Texte à lire:
1978, d’Alger vers les Aurès et la Kabylie

Question d’optique

Par | Journaliste |
le

Les Aurès Photos © Jean Frédéric Hanssens

commentaires 0 Partager
Lecture 8 min.

Nous sommes au mois de juillet. Il fait suffocant dans le bus qui nous mène vers Bouira puis Sour El Ghoziane et enfin vers Biskra à 425 km au sud d’Alger.

Nous sommes aux portes des Aurès. Du pays de la tribu des Chaouis. Ces paysages montagneux ont été, depuis l’Antiquité, terre de révoltes menées par les Berbères rebelles et insoumis.

Durant la guerre d’Algérie, cette région comptera plus de 20.000 maquisards du FLN (Front de Libération Nationale) et son bras armé, l’ALN ( Armée de Libération Nationale). Les soldats français subiront ainsi leur plus grande défaite après l’indochine. Cette terre sera le cœur de la révolution algérienne. C’est en grande partie aux hommes et aux femmes des Aurès que l’Algérie a acquis sa liberté et son indépendance.

Données enregistrées:
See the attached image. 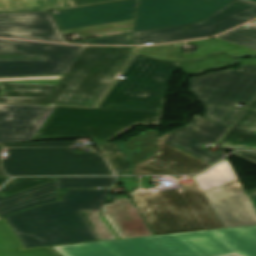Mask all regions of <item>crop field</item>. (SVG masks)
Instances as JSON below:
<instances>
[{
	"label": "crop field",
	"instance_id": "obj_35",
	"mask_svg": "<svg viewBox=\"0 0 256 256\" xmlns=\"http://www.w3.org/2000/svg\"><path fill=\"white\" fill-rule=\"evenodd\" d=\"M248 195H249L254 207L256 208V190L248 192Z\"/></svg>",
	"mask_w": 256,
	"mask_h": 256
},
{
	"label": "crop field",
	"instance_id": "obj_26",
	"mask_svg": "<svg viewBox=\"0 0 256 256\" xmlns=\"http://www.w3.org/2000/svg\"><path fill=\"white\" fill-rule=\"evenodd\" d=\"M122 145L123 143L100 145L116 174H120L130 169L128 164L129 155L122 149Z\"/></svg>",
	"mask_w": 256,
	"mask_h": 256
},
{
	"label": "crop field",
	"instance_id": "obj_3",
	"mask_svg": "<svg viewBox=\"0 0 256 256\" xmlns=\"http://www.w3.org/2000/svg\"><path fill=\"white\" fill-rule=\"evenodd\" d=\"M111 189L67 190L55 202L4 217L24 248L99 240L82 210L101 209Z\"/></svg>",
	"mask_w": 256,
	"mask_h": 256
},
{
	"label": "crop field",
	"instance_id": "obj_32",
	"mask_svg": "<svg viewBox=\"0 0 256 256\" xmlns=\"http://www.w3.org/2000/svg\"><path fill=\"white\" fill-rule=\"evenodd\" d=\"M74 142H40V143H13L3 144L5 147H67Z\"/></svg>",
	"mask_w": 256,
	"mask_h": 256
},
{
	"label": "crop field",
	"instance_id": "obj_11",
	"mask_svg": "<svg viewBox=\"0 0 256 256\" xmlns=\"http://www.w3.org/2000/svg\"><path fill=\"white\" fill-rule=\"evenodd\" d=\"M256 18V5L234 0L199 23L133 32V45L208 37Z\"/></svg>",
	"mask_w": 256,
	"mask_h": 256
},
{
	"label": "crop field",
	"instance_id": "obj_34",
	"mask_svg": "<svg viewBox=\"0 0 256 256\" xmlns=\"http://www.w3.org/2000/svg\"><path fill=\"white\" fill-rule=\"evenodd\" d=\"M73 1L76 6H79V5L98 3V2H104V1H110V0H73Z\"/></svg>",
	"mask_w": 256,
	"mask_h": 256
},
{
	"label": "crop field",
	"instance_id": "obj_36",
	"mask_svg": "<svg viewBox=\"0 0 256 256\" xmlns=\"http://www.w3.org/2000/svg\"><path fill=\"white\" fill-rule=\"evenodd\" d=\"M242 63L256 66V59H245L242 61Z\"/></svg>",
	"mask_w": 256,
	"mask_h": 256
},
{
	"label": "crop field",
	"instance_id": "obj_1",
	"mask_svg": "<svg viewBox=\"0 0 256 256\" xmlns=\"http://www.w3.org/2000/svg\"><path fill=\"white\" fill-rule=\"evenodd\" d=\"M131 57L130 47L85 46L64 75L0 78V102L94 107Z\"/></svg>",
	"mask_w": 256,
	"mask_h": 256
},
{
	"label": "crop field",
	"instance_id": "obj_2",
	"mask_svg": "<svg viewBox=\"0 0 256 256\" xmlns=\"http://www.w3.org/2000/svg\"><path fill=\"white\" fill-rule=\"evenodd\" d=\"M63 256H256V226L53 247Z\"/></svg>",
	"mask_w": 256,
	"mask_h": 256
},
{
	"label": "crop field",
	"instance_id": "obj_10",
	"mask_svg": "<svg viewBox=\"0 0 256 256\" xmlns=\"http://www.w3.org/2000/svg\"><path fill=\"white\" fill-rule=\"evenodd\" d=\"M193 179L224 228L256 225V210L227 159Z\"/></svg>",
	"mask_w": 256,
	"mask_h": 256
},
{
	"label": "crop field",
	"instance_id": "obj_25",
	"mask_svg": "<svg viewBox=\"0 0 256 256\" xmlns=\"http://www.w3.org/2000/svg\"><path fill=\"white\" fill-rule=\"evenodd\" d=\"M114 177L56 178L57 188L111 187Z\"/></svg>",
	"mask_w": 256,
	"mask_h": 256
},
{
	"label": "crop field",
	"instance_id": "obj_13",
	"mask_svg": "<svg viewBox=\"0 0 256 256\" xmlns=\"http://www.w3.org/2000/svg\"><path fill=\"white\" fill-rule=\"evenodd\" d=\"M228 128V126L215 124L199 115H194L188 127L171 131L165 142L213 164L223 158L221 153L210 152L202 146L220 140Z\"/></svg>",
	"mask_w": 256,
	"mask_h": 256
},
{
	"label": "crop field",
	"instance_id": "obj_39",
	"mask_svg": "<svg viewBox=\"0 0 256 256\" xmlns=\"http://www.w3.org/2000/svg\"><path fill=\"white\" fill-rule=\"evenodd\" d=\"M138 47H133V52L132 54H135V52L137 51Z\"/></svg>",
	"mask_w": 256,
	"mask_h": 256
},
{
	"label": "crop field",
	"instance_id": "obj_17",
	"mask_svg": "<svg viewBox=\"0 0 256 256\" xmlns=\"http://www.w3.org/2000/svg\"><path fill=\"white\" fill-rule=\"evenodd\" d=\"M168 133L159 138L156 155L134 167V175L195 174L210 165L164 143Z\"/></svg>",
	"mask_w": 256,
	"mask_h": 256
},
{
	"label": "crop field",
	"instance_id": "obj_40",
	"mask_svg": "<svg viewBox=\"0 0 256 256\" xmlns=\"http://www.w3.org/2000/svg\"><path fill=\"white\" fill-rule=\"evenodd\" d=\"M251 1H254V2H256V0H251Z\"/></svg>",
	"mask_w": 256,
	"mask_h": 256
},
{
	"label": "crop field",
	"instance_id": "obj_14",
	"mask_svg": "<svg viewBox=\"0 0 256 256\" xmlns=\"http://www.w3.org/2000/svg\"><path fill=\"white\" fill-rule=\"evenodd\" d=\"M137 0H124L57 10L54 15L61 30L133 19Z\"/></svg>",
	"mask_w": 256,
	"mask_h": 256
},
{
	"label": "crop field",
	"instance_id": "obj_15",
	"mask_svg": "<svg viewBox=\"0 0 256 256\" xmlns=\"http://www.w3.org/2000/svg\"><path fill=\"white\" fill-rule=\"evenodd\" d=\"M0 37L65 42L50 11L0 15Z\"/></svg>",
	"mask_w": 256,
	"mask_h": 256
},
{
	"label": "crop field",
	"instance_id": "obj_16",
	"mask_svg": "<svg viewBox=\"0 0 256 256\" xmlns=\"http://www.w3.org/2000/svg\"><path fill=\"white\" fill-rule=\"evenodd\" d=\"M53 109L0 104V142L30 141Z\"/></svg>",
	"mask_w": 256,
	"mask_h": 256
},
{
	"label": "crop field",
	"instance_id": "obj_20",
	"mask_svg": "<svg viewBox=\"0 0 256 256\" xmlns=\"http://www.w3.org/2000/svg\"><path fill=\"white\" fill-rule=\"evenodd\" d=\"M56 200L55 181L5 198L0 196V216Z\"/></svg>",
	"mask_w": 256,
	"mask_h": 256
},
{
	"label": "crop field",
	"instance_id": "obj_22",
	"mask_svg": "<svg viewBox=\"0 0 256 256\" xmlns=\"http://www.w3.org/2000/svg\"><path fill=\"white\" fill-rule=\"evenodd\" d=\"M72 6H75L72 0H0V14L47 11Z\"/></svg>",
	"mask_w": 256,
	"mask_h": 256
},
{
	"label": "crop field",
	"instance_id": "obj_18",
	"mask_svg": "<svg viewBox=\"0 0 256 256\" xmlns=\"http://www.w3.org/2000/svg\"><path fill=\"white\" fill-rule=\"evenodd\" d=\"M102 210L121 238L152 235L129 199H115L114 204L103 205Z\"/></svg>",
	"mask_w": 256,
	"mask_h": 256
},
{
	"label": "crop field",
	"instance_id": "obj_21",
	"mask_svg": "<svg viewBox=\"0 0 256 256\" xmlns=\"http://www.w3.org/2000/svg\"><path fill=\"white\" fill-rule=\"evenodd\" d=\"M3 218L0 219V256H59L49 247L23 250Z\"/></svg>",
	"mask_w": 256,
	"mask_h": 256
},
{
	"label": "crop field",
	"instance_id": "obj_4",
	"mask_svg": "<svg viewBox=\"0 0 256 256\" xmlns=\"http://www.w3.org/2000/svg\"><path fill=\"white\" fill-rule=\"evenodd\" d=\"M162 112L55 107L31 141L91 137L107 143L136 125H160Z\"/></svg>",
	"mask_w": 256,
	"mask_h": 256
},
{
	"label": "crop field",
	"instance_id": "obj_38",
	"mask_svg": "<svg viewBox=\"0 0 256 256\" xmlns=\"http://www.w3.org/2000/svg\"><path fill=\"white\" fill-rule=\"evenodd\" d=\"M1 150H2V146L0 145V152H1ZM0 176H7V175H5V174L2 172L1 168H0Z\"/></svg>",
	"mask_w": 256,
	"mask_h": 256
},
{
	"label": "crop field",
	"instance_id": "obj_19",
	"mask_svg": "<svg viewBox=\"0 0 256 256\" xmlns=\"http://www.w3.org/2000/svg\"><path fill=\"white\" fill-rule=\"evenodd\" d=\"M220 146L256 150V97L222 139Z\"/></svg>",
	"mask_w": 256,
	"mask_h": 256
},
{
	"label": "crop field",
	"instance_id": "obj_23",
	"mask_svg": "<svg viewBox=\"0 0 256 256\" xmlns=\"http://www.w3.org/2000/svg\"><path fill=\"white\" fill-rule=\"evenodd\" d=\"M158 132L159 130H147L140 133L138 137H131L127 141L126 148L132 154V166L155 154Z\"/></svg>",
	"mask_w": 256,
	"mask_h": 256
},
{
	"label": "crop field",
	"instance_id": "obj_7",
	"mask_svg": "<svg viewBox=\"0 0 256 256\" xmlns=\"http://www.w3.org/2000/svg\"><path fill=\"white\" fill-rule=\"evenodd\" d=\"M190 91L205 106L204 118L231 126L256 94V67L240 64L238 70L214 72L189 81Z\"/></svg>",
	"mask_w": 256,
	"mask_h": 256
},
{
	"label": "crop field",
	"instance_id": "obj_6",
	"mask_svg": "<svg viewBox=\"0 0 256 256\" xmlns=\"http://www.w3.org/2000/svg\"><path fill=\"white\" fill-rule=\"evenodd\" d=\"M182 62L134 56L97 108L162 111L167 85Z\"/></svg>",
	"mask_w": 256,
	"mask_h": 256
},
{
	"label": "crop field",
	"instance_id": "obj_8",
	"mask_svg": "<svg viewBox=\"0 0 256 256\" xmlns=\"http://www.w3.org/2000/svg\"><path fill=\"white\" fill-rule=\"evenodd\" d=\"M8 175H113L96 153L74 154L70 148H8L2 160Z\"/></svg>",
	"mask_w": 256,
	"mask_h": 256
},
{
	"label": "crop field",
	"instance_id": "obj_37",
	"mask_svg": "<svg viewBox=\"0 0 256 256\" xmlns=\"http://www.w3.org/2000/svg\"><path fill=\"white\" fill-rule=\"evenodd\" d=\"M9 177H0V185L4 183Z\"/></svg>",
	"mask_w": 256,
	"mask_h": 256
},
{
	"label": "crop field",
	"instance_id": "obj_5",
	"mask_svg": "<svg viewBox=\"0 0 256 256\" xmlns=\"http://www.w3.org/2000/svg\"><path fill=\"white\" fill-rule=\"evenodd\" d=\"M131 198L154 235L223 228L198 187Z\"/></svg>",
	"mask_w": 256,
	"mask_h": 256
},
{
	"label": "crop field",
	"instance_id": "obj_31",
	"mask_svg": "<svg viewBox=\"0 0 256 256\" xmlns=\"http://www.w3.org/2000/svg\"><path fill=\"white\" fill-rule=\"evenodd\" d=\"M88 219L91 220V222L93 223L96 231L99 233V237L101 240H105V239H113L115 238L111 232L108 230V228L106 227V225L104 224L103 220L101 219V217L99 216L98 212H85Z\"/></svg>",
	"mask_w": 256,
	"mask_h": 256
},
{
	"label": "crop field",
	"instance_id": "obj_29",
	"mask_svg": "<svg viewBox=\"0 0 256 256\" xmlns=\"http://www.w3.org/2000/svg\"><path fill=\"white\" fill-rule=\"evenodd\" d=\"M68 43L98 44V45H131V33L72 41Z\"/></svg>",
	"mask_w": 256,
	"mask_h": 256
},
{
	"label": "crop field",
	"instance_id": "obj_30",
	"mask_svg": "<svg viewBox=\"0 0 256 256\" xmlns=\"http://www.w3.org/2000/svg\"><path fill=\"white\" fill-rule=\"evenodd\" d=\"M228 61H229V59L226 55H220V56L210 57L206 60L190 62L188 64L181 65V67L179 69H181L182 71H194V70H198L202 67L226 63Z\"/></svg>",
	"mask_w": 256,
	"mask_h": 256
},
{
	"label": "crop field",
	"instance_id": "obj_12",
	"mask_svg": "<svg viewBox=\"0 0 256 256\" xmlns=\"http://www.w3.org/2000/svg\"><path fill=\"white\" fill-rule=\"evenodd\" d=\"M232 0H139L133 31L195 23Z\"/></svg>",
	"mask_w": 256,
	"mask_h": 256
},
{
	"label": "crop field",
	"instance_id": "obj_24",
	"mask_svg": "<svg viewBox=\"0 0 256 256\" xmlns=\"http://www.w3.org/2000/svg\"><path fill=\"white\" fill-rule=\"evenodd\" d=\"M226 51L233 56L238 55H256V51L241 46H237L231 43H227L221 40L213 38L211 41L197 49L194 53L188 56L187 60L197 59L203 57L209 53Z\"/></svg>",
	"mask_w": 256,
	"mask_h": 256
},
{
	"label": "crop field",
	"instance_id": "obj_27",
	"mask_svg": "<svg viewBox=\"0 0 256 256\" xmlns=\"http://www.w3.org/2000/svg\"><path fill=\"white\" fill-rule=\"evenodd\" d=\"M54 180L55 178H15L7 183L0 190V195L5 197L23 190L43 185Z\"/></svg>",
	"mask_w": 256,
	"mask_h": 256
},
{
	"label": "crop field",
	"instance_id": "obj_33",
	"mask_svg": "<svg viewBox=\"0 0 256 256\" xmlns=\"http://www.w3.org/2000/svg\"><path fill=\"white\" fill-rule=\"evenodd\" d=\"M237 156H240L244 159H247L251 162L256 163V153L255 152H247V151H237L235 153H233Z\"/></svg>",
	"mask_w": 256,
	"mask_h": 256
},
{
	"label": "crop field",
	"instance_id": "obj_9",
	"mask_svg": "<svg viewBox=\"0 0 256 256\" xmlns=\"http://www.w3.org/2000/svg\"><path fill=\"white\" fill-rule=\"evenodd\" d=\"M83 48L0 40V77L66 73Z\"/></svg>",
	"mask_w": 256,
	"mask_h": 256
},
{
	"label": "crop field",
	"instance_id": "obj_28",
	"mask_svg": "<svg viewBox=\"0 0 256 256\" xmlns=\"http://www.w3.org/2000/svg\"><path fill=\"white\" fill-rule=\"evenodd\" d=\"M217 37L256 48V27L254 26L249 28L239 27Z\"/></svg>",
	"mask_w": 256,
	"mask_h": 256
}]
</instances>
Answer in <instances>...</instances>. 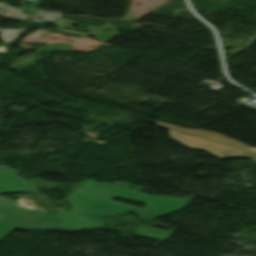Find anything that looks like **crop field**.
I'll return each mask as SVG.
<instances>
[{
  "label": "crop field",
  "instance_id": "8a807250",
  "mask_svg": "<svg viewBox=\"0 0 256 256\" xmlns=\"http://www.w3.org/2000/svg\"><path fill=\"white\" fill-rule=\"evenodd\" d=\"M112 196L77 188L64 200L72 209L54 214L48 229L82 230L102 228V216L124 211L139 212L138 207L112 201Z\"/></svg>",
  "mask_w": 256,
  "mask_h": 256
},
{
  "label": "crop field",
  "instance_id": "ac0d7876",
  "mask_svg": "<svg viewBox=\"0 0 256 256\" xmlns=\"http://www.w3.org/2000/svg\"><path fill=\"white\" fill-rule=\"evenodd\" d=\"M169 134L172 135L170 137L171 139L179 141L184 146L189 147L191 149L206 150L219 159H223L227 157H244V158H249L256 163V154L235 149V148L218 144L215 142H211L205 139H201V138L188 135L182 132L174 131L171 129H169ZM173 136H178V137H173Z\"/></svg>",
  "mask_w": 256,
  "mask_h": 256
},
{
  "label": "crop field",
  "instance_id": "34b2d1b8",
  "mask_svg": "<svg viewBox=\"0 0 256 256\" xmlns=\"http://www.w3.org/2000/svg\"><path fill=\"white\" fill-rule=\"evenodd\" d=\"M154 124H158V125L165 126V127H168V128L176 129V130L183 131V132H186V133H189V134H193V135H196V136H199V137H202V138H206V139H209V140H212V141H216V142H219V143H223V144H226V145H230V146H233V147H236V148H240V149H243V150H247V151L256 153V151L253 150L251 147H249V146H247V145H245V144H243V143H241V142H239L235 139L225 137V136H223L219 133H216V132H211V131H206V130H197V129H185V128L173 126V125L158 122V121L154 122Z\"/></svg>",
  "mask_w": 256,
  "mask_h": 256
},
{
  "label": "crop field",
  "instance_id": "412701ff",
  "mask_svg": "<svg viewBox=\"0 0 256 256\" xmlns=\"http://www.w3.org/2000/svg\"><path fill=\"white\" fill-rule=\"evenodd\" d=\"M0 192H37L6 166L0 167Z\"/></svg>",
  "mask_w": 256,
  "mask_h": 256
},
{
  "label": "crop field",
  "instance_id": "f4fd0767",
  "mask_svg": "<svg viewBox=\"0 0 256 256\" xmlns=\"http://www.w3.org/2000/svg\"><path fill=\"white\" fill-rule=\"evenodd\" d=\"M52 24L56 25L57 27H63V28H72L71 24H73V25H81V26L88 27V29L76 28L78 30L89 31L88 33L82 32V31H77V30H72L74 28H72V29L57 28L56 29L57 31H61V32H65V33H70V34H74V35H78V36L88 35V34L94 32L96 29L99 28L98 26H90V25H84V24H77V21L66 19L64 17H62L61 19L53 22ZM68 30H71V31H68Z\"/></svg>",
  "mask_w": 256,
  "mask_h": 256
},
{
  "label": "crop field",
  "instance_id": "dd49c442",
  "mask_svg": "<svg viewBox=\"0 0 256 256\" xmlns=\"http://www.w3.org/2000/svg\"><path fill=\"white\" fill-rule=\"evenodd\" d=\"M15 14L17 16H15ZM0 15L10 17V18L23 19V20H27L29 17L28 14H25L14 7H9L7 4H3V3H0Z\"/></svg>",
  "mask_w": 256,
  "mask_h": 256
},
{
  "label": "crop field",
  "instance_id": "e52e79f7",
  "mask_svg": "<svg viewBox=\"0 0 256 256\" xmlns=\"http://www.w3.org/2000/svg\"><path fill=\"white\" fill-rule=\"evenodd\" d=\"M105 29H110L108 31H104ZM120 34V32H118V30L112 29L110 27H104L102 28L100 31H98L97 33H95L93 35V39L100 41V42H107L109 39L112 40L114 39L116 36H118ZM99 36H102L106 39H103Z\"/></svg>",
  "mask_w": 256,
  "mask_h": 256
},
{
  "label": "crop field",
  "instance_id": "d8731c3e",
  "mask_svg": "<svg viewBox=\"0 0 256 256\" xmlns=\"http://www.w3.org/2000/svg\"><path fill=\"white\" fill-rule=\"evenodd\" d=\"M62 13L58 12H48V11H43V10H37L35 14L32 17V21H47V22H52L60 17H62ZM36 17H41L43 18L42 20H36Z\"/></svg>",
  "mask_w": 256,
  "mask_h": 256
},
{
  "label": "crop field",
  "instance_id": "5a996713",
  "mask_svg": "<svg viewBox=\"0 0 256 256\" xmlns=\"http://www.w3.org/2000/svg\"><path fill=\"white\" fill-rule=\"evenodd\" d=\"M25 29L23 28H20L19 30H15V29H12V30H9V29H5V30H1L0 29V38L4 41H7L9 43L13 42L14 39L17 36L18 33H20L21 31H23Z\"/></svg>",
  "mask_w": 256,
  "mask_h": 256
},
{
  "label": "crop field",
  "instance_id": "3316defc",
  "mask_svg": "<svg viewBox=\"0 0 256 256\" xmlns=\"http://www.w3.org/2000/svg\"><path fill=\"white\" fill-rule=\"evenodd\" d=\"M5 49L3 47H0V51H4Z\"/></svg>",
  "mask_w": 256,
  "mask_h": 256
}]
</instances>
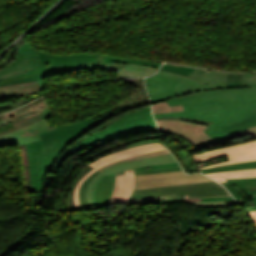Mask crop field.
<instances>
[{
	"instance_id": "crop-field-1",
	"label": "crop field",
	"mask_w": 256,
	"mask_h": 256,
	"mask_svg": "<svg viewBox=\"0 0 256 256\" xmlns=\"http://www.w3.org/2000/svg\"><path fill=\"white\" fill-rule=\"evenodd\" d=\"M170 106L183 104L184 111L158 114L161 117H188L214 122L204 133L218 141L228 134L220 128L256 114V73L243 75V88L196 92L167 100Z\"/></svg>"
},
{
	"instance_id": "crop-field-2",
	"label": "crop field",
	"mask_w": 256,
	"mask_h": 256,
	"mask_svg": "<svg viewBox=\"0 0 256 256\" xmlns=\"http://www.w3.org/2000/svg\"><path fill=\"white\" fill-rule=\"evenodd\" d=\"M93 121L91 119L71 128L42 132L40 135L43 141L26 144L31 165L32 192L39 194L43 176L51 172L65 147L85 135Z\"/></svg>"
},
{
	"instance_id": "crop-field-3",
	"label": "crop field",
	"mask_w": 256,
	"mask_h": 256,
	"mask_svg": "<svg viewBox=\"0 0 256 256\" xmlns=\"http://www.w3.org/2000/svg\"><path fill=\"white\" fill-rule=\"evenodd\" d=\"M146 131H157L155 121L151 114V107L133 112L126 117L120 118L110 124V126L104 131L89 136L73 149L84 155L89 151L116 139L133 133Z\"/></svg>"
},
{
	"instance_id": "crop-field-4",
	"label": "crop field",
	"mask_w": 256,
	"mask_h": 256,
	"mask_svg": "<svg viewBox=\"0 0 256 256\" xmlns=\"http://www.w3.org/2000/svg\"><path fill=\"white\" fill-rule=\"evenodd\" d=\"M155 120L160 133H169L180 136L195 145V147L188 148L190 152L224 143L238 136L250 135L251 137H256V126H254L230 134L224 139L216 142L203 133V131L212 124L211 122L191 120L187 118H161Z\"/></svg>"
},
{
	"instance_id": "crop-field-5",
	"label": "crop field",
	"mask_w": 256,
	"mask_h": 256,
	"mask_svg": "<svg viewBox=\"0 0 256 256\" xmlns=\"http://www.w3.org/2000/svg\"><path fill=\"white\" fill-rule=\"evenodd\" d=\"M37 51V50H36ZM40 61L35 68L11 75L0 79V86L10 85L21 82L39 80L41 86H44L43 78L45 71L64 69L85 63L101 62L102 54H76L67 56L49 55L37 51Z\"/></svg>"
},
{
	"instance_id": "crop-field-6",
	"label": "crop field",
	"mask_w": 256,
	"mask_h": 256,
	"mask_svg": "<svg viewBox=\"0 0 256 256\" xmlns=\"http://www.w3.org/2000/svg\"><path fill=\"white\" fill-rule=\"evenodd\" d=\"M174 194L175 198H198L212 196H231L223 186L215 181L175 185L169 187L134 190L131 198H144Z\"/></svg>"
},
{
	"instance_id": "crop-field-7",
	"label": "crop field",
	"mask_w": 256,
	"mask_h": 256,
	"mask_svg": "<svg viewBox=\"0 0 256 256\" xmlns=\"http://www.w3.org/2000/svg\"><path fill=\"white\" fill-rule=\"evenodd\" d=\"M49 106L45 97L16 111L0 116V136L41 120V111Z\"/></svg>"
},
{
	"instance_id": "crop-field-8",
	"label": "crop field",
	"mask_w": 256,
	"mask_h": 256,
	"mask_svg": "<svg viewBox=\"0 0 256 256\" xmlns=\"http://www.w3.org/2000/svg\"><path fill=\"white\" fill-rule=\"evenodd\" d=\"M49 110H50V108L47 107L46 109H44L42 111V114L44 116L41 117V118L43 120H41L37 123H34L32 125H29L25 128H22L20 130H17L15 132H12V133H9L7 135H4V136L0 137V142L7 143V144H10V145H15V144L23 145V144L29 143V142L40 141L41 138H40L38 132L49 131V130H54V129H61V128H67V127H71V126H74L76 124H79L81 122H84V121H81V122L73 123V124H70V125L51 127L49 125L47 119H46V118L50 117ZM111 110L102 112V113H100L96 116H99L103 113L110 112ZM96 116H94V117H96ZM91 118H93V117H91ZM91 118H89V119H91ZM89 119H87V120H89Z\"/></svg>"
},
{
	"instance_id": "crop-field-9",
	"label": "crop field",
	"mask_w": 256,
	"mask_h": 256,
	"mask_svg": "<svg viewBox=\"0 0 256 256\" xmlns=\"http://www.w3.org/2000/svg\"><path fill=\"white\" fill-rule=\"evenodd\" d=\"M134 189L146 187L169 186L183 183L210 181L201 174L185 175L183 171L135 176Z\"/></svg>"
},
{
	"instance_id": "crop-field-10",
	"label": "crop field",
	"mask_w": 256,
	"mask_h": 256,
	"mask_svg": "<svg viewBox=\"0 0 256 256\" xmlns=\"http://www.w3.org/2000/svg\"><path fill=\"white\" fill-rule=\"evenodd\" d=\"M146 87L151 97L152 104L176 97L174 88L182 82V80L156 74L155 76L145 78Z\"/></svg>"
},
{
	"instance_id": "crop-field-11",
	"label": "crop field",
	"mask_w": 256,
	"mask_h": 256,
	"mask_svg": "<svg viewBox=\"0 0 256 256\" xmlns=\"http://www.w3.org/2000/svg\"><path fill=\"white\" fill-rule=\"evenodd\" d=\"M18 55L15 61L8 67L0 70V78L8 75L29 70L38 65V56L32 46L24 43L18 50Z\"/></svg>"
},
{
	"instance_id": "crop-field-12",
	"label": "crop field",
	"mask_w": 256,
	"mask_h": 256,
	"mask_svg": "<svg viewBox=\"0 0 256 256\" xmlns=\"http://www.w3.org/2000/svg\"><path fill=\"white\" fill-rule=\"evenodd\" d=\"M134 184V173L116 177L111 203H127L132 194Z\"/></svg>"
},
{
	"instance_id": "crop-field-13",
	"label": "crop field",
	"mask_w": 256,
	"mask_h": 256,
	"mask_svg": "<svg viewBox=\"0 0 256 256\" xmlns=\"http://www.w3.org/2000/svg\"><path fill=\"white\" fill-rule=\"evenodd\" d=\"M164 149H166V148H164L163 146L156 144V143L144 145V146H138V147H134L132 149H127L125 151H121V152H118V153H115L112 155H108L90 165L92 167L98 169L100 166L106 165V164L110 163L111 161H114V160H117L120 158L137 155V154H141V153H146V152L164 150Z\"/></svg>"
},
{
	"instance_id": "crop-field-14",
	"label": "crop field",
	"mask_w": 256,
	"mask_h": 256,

Exercice:
Recopiez le passage du texte sur les Aurès qui commence par «Nous sommes aux» et se poursuit jusqu'à «et son indépendance.». Servez-vous uniquement du texte sur les Aurès.

Corrigé:
Nous sommes aux portes des Aurès. Du pays de la tribu des Chaouis. Ces paysages montagneux ont été, depuis l’Antiquité, terre de révoltes menées par les Berbères rebelles et insoumis.

Durant la guerre d’Algérie, cette région comptera plus de 20.000 maquisards du FLN (Front de Libération Nationale) et son bras armé, l’ALN ( Armée de Libération Nationale). Les soldats français subiront ainsi leur plus grande défaite après l’indochine. Cette terre sera le cœur de la révolution algérienne. C’est en grande partie aux hommes et aux femmes des Aurès que l’Algérie a acquis sa liberté et son indépendance.